Kan ve Kurban
- Neden Muslumanlar kurban keserler biliyor musunuz?
- Musluman inanisina gore ilk kurbanin kesilisi aslinda Ibrahim‘in oglu Ismail’i (Tevrat’a gore Ishak) gordugu bir ruya uzerine kesmeye karar vermesi ve yerine bir koc indirilmesiyle mi baslar?
- Peki Kuran’da (ve ayni sekilde Tevrat’ta) aslinda tanri adina kesilen ilk kurbanin bu olmadiginin da anlatildigini biliyor muydunuz?
- Tanriyi hosnut etmek ve yuceltmek adina kan akitarak kurban kesmek sadece Muslumanlara ozgu olmadigini biliyor muydunuz?
- M.O. 3000 yilinda dahi, Sumerlerin tanrilari Enki’yi mutlu etmek icin kurban kestigini biliyor muydunuz?
- Ya Mayalarin tanrilarini mutlu etmek icin insanlarin kafalarini kestiklerini?
- Peki Yahudilerin Tanriyi yuceltmek icin inek bogazladiklarini?
Kurban konusu konusuldugunda musluman olan arkadaslarimin, musluman olmayanlara kurban gununu savunmalarini hep ilgiyle dinlemisimdir. “O gun bir cok fakir ve et yiyemeyen insan, et yiyebiliyor. Bu aslinda bir yardimlasma bayramidir.

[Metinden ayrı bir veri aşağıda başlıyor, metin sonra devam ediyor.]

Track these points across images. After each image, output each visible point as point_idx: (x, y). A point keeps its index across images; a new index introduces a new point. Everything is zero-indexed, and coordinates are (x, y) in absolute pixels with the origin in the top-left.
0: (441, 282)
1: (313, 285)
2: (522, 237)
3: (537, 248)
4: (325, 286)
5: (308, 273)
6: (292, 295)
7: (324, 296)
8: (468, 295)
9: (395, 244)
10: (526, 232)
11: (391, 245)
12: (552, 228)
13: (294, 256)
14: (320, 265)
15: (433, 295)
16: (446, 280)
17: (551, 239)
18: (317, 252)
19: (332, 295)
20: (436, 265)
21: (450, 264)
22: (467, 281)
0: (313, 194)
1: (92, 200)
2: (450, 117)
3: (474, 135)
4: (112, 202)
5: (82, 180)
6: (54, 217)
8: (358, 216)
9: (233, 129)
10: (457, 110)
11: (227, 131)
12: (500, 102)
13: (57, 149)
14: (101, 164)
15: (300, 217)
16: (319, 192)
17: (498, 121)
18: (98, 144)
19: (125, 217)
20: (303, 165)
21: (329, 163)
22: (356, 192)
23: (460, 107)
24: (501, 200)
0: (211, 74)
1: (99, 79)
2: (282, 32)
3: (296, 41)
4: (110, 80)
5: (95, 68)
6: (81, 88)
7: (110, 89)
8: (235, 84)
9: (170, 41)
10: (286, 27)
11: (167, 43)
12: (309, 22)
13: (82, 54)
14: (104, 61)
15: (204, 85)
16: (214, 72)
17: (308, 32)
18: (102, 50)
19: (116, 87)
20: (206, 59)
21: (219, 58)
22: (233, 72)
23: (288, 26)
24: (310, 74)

Tanri da aslinda bize kurban kesin emrini verirken sadece bunu amaclamistir.” Kulaga hos gelen bu savunmada belki de akla gelen tek negatif nokta, kesim isleminin sokak ortalarinda cocuklarin, yabancilarin gozleri onunde, olanca ilkelligiyle yapilmasi olabilir.
Usulen kanin tamami akar. Hayvan debelenir (ama cani yanmiyormus…) Cocuklar faltasi olmus gozlerle izlerler olan biteni. Sonra kafa kopartilir.Ayaklar kesilir. Deri yuzulur. Sakatat topraga gomulur. Sehirde keskin bir bok ve kan kokusu vardir. Her apartmanin onunde bu manzaralar gozlenir. Evlerdeyse bir kosusturmaca ve tatli bir telas vardir. Etler parcalanir ve gazete kagitlarina sarilir konu komsuya, fakire fukaraya dagitmak uzere.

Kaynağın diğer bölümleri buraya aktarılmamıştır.